Éste fue el motor que impulsó a la autora de «El sonámbulo de Verdun» (Destino) a meterse en las entrañas de un genio en la Sevilla crepuscular de finales del siglo XVII hasta rescatar la «cara B» de su pintura, ya que su producción no se queda sólo en las vírgenes y santos que cambiaron la estética de la Contrarreforma. «Es un artista mayor y completísimo», asegura Díaz Pérez, que destaca que sus cuadros se alejaron del tenebrismo y de la oscuridad para acercar la religión a lo cotidiano, haciéndola «cercana y sanadora». Murillo es un costumbrista que retrata con brillantez a las diversas capas sociales que le ofrece esa ciudad que una centuria antes había sido la puerta de todas las riquezas. Por eso no es difícil verlo tomando apuntes del natural entre los vendedores de la calle Feria o tomando los gestos de los viejos que piden la sopa boba a las puertas de los conventos, pero también pinta a los niños que viven la necesidad y el abandono. Los grandes tratados de pintura, como los de Pacheco, no aprueban este tipo de temas por considerarlos vulgares, al contrario que los mercaderes flamencos que harán constantes tratos con el pintor, lo que acaba con la salida hacia el norte de Europa de una amplia producción de piezas de esta temática. En esos cuadros y en los que se quedan en las paredes de los conventos e iglesias estarán retratados además de los sevillanos del seiscientos, según la ficción del libro, la propia familia de Murillo. A sus hijos y a la esposa, Beatriz de Cabrera, los imagina como personajes de escenas religiosas que interpelan a los fieles que rezan pero que también sirven de homenaje y «viven» para la eternidad a medida que van falleciendo. Lo hacen tres de sus hijos a causa de la gran epidemia de 1649 en la que mueren casi tres tercios de la población de la ciudad. Un desastre que terminó por hundir a Sevilla para siempre, pues hay historiadores que aseguran que la ciudad nunca se ha repuesto de dicho descalabro.

En esa ciudad de iglesias deslumbrantes, donde casi cada día hay una procesión, a la que llega la Flota de Indias con los tesoros de América, donde se muere pronunciando todas la lenguas del mundo; Murillo trabaja rechazando las posibilidades que tiene para hacer fortuna tanto en Madrid como en cualquier otra corte europea porque es el mejor pintor del momento. Nadie expresa como él la luminosidad de la virtud mariana o la sonrisa de los niños menesterosos, y eso tiene también mucho que ver la propia luz de la ciudad a la que no quiere abandonar porque no tiene necesidad de ello. Una luz dorada que aparece en sus cuadros y que no es la de plata que buscó Velázquez hasta encontrarla precisamente en la capital del reino. Al amigo y colega lo recuerda el protagonista gracias al olor del humo del tabaco mientras sufre en la cama los efectos de una caída.
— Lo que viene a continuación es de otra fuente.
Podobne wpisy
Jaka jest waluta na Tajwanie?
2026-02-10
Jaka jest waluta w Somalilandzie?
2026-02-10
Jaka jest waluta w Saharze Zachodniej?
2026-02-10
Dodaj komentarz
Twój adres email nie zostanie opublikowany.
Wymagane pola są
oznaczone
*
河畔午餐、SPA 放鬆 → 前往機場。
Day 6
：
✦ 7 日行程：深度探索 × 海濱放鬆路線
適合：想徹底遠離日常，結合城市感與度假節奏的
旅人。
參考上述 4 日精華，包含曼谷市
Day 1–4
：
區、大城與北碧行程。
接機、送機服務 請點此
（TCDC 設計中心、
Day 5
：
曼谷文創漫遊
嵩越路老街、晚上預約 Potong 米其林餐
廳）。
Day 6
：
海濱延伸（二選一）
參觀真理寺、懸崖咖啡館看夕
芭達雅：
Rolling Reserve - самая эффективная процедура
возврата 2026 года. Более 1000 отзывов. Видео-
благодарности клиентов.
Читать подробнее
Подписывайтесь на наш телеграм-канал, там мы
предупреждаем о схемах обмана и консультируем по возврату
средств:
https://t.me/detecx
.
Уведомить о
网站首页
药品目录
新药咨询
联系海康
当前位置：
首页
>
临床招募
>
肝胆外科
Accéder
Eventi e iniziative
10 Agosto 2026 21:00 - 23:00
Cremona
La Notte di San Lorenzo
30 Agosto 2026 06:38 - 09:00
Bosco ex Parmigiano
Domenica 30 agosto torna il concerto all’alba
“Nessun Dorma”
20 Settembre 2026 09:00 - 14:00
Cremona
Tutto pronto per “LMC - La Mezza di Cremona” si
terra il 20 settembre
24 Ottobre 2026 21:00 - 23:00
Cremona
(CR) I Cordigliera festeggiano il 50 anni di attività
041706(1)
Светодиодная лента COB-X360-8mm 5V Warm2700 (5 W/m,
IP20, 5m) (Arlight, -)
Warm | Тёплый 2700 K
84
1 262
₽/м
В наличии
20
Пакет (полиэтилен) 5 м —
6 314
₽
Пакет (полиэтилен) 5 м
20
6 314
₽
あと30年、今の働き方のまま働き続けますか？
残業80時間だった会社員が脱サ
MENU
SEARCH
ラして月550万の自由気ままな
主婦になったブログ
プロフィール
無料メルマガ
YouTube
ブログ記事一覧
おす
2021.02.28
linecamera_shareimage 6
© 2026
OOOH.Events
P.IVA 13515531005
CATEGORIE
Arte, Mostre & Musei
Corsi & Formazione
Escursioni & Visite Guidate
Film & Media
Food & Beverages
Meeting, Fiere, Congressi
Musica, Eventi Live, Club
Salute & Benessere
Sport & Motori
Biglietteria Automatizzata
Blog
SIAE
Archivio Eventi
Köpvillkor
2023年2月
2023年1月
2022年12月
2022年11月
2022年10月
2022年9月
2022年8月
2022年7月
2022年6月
No quiere que nadie entre a verlo a excepción de su sirvienta, porque no le gusta que lo vean en ese estado, en una habitación donde huele a sus vómitos y deposiciones. El encuentro en ambos genios se produce en una de las exactas recreaciones que aparecen en el libro y que además de dibujar una atmósfera perfilan la personalidad del pintor. «Es un hombre bueno», argumenta la escritora al hablar de la forma de ser que tiene el protagonista de «El color de los ángeles» en contraposición a algunos coetáneos suyos, que son arrogantes, pendencieros y extravagantes. No es Alonso Cano, Herrera «El Mozo» o Valdés Leal, le preocupa su familia, su entorno, su interioridad.

Como es habitual en la producción de Eva Díaz Pérez la ciudad donde se desarrolla la novela es un personaje más con su voz, olor y textura propia. Lo fueron París, Verdún, Praga, Trieste o Venecia, como ahora Sevilla, que aparece en su máxima contradicción. Mundana, religiosa, mísera pero opulenta a la vez, decadente, trágica, pecadora hasta el extremo, trascendente; barroca en el más puro de los sentidos donde están presentes los sonidos e incluso el tacto de la ciudad, que se funden con el lenguaje que utilizaban Murillo y sus vecinos sevillanos. «Era una ciudad con mucho ruido, pero un ruido que la ordenaba cada día. Cuando se reunía el cabildo sonaba un toque de campana, pero también se escuchaba el trasiego del puerto, el sonido de los mástiles o el estruendo de una riada que destroza el puente de barcas. El sonido es muy importante para que el lector de una novela de época camine sobre el pasado».